• **YOUR ASSIGNMENT**: For the listing below, report all lines that hold the word "nuclear".

(EXERCISE DATA)

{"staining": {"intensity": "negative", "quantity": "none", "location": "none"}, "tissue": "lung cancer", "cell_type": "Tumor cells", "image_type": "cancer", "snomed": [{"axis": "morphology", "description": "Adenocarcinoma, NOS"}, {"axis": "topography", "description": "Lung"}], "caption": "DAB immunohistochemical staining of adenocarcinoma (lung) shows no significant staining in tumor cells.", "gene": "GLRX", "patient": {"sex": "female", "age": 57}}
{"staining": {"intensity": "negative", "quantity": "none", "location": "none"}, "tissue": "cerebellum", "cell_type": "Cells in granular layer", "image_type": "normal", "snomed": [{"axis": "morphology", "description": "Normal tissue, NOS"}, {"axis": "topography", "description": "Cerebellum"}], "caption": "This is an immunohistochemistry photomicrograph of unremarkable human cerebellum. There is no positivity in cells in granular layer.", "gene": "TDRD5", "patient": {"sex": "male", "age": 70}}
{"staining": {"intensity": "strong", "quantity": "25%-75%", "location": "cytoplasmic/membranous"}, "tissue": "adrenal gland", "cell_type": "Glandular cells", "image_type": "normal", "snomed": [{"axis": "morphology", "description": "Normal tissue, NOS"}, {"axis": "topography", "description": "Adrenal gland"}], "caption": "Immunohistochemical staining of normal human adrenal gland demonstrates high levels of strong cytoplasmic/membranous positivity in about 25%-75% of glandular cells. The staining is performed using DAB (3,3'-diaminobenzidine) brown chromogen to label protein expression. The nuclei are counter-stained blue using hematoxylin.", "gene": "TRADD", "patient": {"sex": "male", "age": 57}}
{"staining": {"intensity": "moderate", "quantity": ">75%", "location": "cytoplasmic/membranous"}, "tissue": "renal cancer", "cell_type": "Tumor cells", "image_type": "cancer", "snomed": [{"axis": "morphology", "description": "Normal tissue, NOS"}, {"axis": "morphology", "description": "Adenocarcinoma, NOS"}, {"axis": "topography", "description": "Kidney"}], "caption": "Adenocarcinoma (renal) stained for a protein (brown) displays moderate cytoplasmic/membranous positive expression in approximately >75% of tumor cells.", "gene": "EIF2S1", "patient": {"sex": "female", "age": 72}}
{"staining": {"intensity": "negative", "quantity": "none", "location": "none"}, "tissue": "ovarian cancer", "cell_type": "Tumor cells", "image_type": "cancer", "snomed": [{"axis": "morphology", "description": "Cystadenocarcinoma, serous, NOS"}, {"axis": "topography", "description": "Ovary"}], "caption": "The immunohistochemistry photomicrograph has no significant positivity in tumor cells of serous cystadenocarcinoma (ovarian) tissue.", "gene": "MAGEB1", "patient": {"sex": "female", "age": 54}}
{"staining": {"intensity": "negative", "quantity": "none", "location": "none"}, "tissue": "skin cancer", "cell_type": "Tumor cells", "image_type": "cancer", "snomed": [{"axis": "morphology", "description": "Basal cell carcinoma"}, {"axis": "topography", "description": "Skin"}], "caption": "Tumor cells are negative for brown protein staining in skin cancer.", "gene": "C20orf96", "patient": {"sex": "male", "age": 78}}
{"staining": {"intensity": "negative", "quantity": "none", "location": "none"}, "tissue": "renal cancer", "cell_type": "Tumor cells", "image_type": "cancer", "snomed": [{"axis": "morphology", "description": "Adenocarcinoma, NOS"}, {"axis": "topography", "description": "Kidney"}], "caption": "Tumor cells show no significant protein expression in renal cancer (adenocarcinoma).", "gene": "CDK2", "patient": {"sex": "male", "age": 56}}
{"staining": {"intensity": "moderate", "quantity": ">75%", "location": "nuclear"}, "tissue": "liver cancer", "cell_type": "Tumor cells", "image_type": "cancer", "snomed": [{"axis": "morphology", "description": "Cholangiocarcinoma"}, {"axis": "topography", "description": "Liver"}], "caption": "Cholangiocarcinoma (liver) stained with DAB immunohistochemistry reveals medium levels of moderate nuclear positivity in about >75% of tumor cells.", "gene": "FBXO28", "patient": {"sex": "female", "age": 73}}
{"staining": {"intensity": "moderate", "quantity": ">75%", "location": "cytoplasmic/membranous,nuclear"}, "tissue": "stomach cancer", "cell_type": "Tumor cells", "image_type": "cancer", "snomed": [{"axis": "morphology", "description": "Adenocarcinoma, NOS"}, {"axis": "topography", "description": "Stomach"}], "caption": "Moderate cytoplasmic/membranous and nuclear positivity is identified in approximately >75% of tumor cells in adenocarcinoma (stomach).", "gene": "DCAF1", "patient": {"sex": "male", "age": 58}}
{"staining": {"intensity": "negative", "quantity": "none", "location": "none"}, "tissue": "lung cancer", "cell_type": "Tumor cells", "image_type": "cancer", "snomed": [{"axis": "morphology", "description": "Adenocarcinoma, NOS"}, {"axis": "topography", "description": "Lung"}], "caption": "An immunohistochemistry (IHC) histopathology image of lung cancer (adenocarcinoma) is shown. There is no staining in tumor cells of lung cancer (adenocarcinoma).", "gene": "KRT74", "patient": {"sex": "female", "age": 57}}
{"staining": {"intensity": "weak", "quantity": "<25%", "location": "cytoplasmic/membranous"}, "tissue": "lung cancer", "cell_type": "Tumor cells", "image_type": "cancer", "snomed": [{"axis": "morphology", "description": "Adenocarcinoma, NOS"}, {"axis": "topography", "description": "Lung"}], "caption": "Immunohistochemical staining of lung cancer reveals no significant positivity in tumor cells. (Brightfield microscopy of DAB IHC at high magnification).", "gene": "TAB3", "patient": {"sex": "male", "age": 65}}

(End EXERCISE DATA)

• **SOLVED PROBLEM**:
{"staining": {"intensity": "moderate", "quantity": ">75%", "location": "nuclear"}, "tissue": "liver cancer", "cell_type": "Tumor cells", "image_type": "cancer", "snomed": [{"axis": "morphology", "description": "Cholangiocarcinoma"}, {"axis": "topography", "description": "Liver"}], "caption": "Cholangiocarcinoma (liver) stained with DAB immunohistochemistry reveals medium levels of moderate nuclear positivity in about >75% of tumor cells.", "gene": "FBXO28", "patient": {"sex": "female", "age": 73}}
{"staining": {"intensity": "moderate", "quantity": ">75%", "location": "cytoplasmic/membranous,nuclear"}, "tissue": "stomach cancer", "cell_type": "Tumor cells", "image_type": "cancer", "snomed": [{"axis": "morphology", "description": "Adenocarcinoma, NOS"}, {"axis": "topography", "description": "Stomach"}], "caption": "Moderate cytoplasmic/membranous and nuclear positivity is identified in approximately >75% of tumor cells in adenocarcinoma (stomach).", "gene": "DCAF1", "patient": {"sex": "male", "age": 58}}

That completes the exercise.